YOUR GOAL:
From the post on the Gudermannian integral, copy the passage word for word, starting at the words "The Gudermannian function is" and stopping after "the following conjecture.".

SELECTED PASSAGE:
-- Opening Marker --
What about of this integral involving the Gudermannian function $\int_0^\infty \frac{\operatorname{gd}(x)}{e^x-1}\mathrm dx$?

Question

The Gudermannian function is related to the exponential function, see for example the MathWorld's article Gudermannian. From this idea I was playing with the integral $$\int_0^\infty e^{-nx}\operatorname{gd}(x)\mathrm dx$$ where $n\geq 1$ are integers, when by summation over all these $n$, I wondered about the integral $$\int_0^\infty\frac{\operatorname{gd}(x)}{e^x-1}\mathrm dx.$$

Using Wolfram Alpha online calculator I know the indefinite integral $\int e^{-nx}\operatorname{gd}(x)\mathrm dx$, and also approximations (see the code, or similars, 10 digits of int gd(x)/(e^x-1)dx, from x=0 to infinity) for which searching with Wolfram Alpha online calculator for a closed-form of the mentioned approximations, I got the following conjecture.
-- Closing Marker --
EXCERPTED DATA:
-- Opening Marker --
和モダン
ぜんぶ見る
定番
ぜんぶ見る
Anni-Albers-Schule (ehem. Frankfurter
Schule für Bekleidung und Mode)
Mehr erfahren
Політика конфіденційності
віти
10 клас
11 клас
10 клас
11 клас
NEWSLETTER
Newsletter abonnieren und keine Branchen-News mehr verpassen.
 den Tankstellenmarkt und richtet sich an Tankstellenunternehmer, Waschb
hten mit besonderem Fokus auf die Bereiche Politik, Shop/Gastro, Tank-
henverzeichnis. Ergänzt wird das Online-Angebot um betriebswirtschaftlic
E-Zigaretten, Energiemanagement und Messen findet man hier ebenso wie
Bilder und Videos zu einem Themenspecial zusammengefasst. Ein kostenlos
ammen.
-- Closing Marker --
-- Opening Marker --
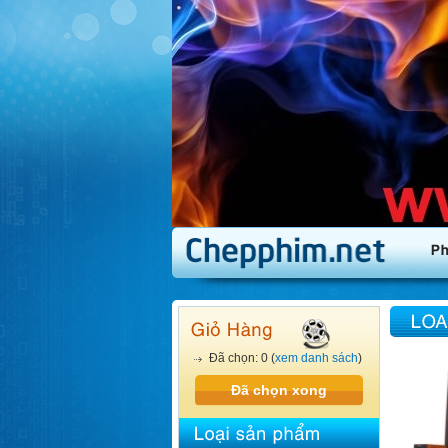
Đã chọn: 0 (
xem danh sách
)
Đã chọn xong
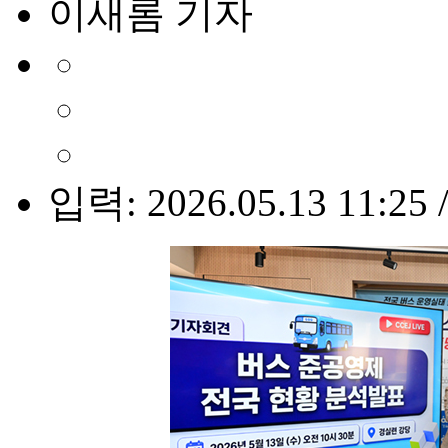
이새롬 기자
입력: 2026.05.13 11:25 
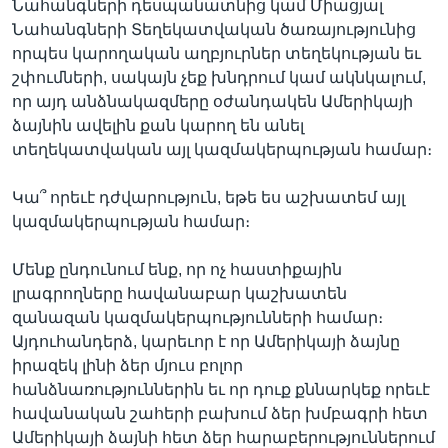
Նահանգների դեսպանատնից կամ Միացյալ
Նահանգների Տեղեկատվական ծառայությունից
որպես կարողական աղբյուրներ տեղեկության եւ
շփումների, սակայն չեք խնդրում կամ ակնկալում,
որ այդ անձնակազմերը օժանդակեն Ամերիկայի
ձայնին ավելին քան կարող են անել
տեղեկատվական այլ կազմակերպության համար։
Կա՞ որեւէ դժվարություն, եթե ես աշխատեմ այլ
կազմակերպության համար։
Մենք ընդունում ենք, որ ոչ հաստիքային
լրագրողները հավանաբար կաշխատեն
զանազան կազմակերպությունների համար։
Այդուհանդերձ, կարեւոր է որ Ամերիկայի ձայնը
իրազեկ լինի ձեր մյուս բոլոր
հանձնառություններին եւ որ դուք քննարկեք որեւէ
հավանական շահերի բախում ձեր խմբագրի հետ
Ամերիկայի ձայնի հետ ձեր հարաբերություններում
-- Closing Marker --
-- Opening Marker --
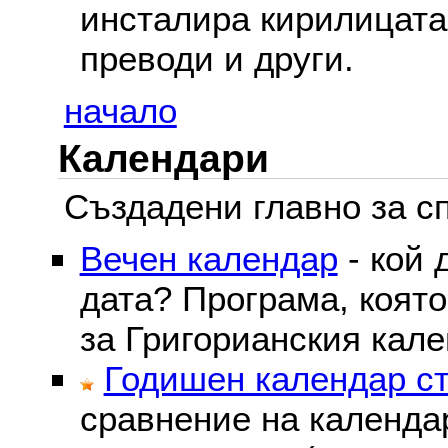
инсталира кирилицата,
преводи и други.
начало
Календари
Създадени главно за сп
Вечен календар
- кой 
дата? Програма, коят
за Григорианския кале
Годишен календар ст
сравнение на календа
-- Closing Marker --
OUTPUT OF THE TASK:
The Gudermannian function is related to the exponential function, see for example the MathWorld's article Gudermannian. From this idea I was playing with the integral $$\int_0^\infty e^{-nx}\operatorname{gd}(x)\mathrm dx$$ where $n\geq 1$ are integers, when by summation over all these $n$, I wondered about the integral $$\int_0^\infty\frac{\operatorname{gd}(x)}{e^x-1}\mathrm dx.$$

Using Wolfram Alpha online calculator I know the indefinite integral $\int e^{-nx}\operatorname{gd}(x)\mathrm dx$, and also approximations (see the code, or similars, 10 digits of int gd(x)/(e^x-1)dx, from x=0 to infinity) for which searching with Wolfram Alpha online calculator for a closed-form of the mentioned approximations, I got the following conjecture.